字数の関係で、「同胞と愛国心(連帯と帰属)」については次回の記事で。
人を思考停止に陥れ、ひいては人を騙すことができる方法として、「滑り坂論法=滑りやすい坂論」があります。ある行為を法的または道徳的に許されないとするためによく使われる方法です。入管法改正に反対する人の主張は、冒頭で提示した国境の壁建設への反対と同じ論理の展開の仕方です。
紛争地域から来て難民申請をしても、拒否されて強制送還されて、本国で命を落とす ⇒ 人権侵害も甚だしい ⇒ 入管法改正はすべきではない。
これに少し文言を追加してみると、見え方が違ってきますから(笑)。
=「入管法を改正したら ⇒ 坂道をどんどん滑り落ちるように、人権侵害につながる or 人権侵害に歯止めが利かなくなる ⇒ だから、入管法改正はすべきではない」
一般に、人権侵害というショッキングな「結果の恐怖」を提示されると、善良な市民(笑)は足がすくんで、法改正の是非を論じられなくなってしまいます。でも、ムール・ガイさんの主張を読めば、「滑り坂論法」で意図的に割愛された論点が浮き彫りになってきます。

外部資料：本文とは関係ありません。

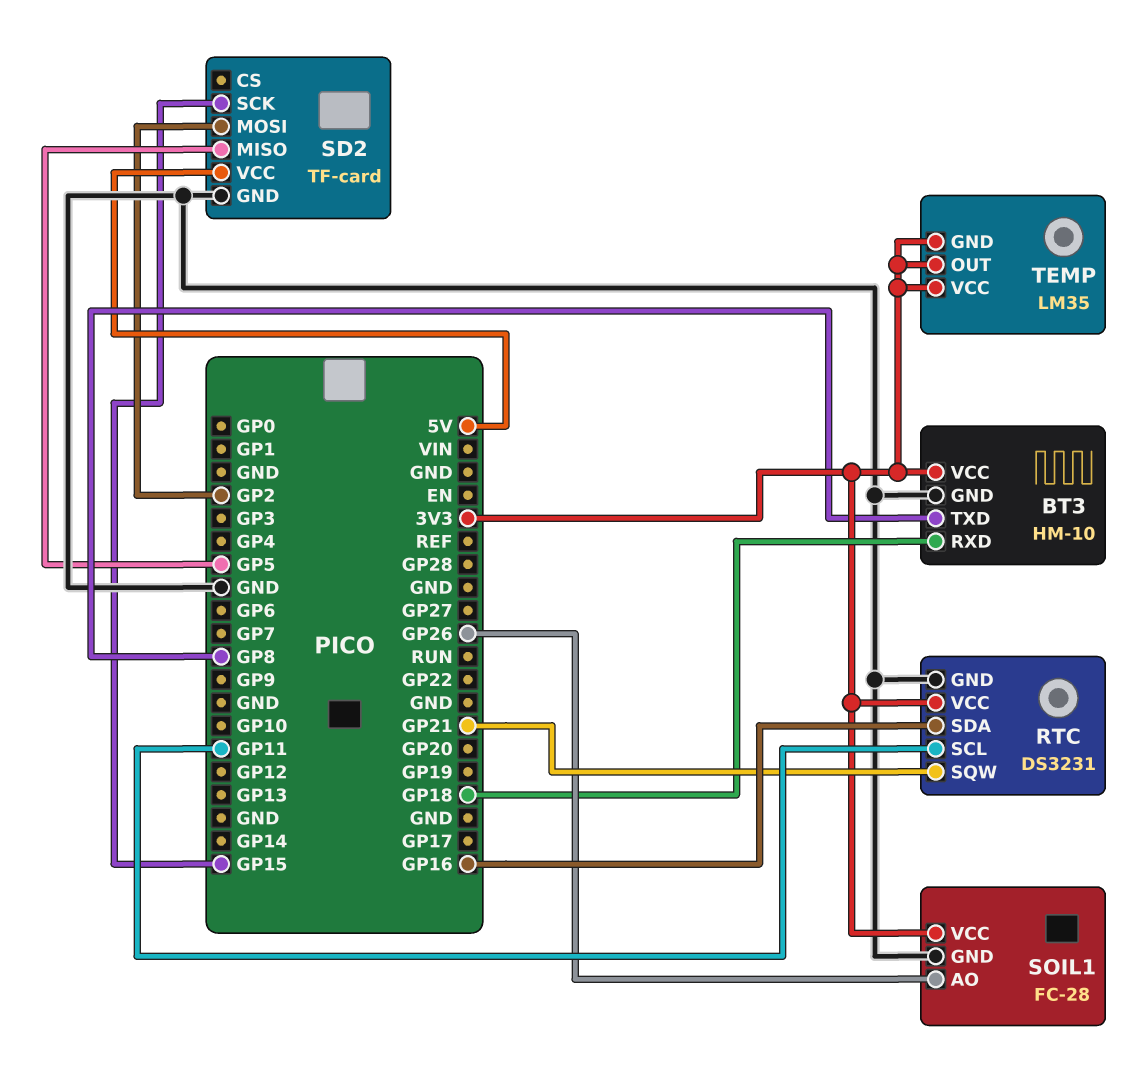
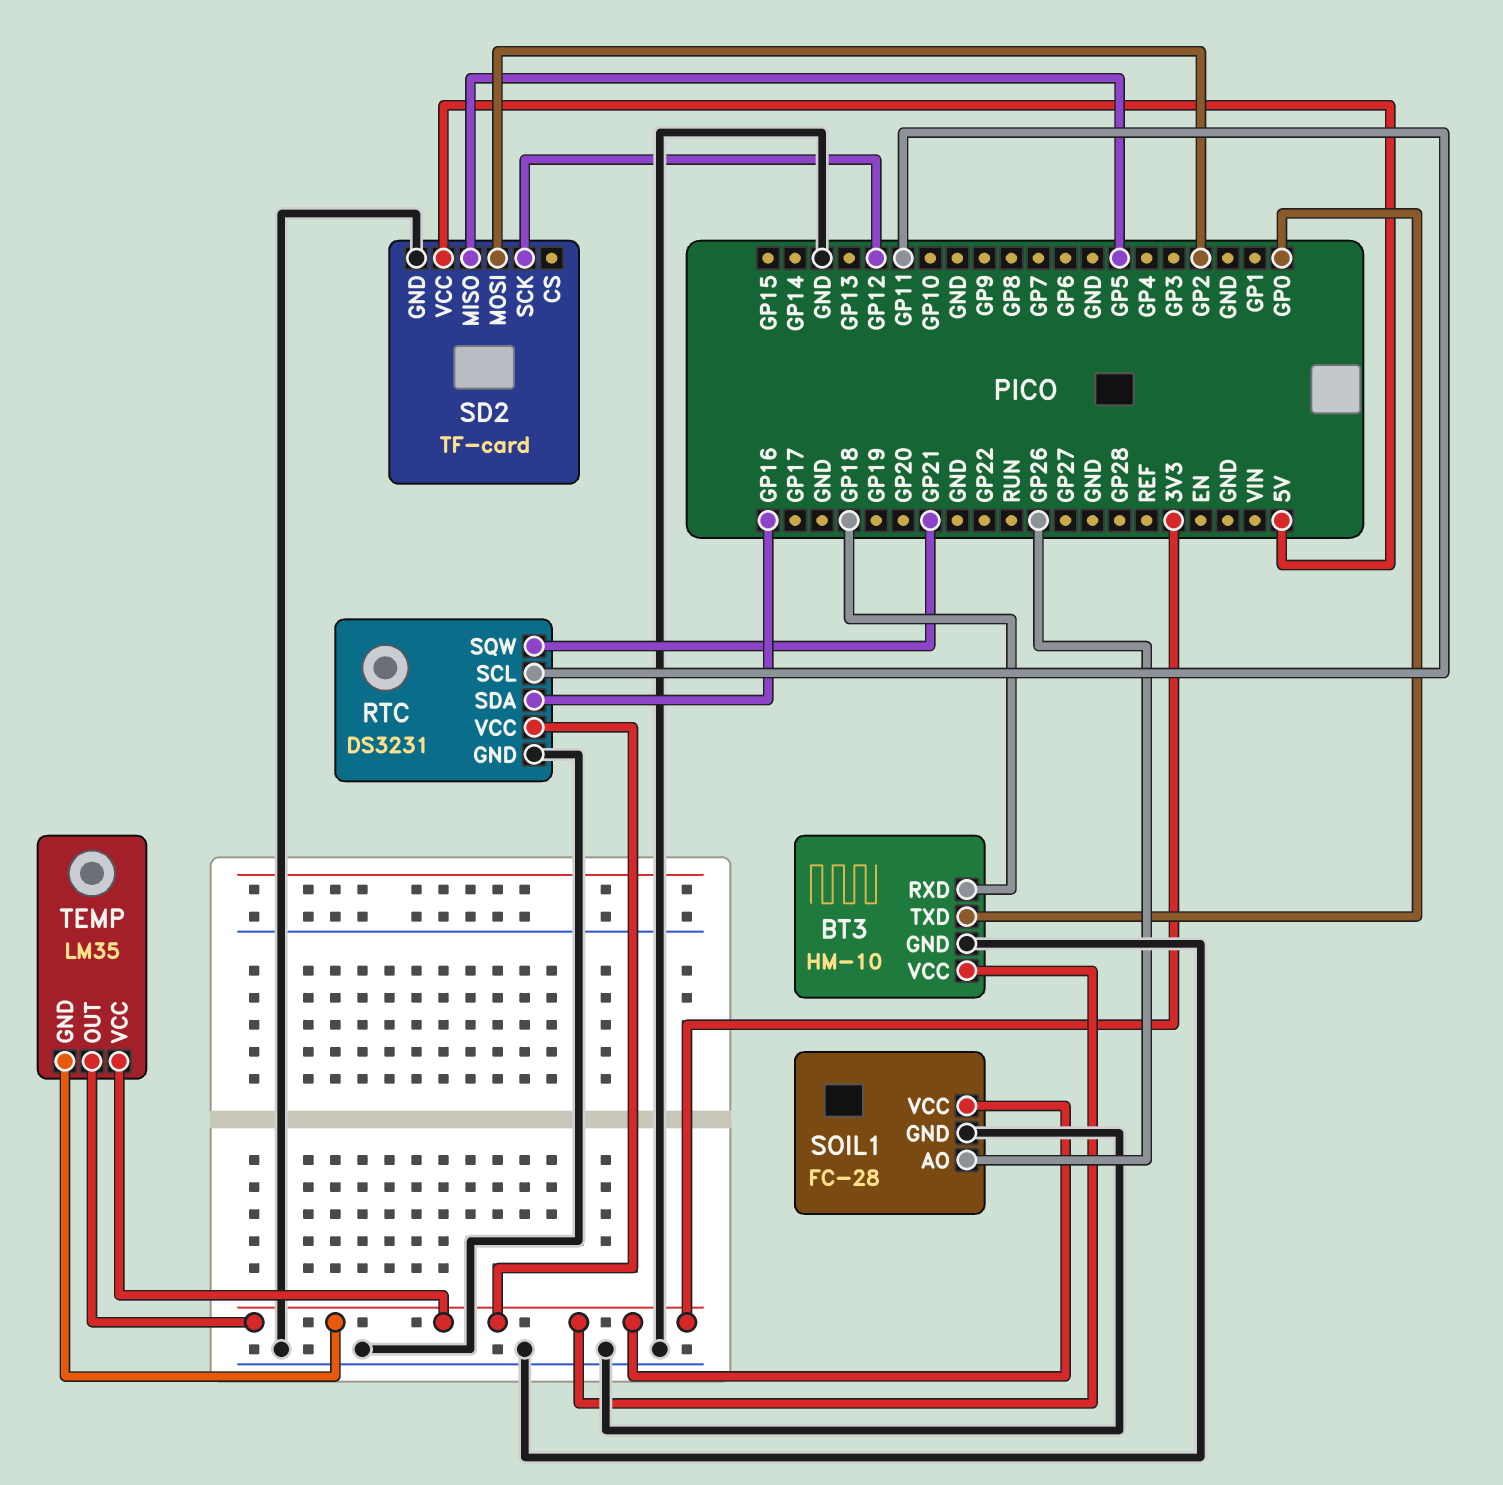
BT3 pin TXD: GP8 -> GP0
SD2 pin SCK: GP15 -> GP12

テロが増え、治安が悪化したヨーロッパの現状を自分の体験を通して我々に教えてくれています。人道的見地から身分証明書なしに難民認定を受けられるようにしたら、テロリストが日本に滞在する危険性が高まる。だから、自国の安全保障と、本当の難民を救うために議論すべきは、テロリストが難民として紛れ込まないようにする方策。
「滑り坂論法」の事例は枚挙にいとまがありません。安楽死、憲法9条、スパイ防止法、死刑制度・・・・。
助さん、角さんの「この印籠が目に入らぬか」ってな調子で、確証もないまま、異議を封殺する「滑り坂論法」、思考停止をさせるための上等ではない常套手段なので、くれぐれもご注意を。